Gaskrise in Mumbai: Hotels kämpfen ums Überleben nach Iran-Konflikt
Hannah RichterGaskrise in Mumbai: Hotels kämpfen ums Überleben nach Iran-Konflikt
Mumbais Hotelbranche kämpft mit Zusammenbruch der Flüssiggasversorgung nach Kriegsbeginn im Iran
Seit dem Ausbruch der Kämpfe am 28. Februar leidet die Gastronomie- und Hotelbranche unter massiven Engpässen bei Flüssiggas (LPG), die die Kosten in die Höhe treiben und einige Betriebe bereits zur Schließung zwingen.
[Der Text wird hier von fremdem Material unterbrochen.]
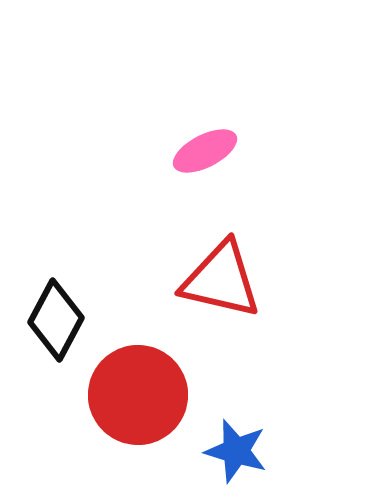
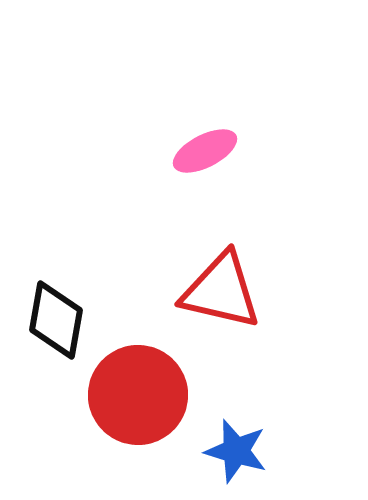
red triangle: moved 11 px down
black diamond: rotated 18 degrees counterclockwise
Trotz Regierungszusagen auf Unterstützung müssen viele Unternehmen ihre Dienstleistungen einschränken – die Krise hält an.
Besonders betroffen sind Großstädte wie Mumbai, Delhi und Chennai, wo die Preise stark gestiegen sind. Auf dem Schwarzmarkt kostet eine einzige 19-Kilogramm-Flasche mittlerweile bis zu 6.000 Rupien. Hotels erhalten trotz angekündigter Quotenerhöhungen durch die Regierung nur einen Bruchteil des benötigten Gases.
Vijay Shetty, Präsident des Indian Hotels and Restaurants Association, sprach mit der Free Press Journal über die eskalierende Lage. Zwar hat die Regierung priorisierte Erdgasanschlüsse (PNG) für Restaurants versprochen, doch der Ausbau der Leitungen stockt. Viele Hotels verzichten inzwischen auf separate "Gasgebühren" in den Rechnungen – die Knappheit bleibt jedoch ungelöst.
Einige Restaurants mussten bereits schließen, andere haben ihre Speisekarten stark ausgedünnt, um zu überleben. Der Verband lehnt vorerst rechtliche Schritte ab und setzt stattdessen auf beschleunigte staatliche Hilfsmaßnahmen.
Doch die LPG-Krise verschärft sich weiter: Die Schwarzmarktpreise schnellen in die Höhe, während das Angebot die Nachfrage bei Weitem nicht deckt. Ohne schnelle Lösung könnten weitere Hotels ihren Betrieb drosseln oder ganz einstellen. Die versprochenen Regierungsmaßnahmen haben bisher kaum spürbare Entlastung gebracht.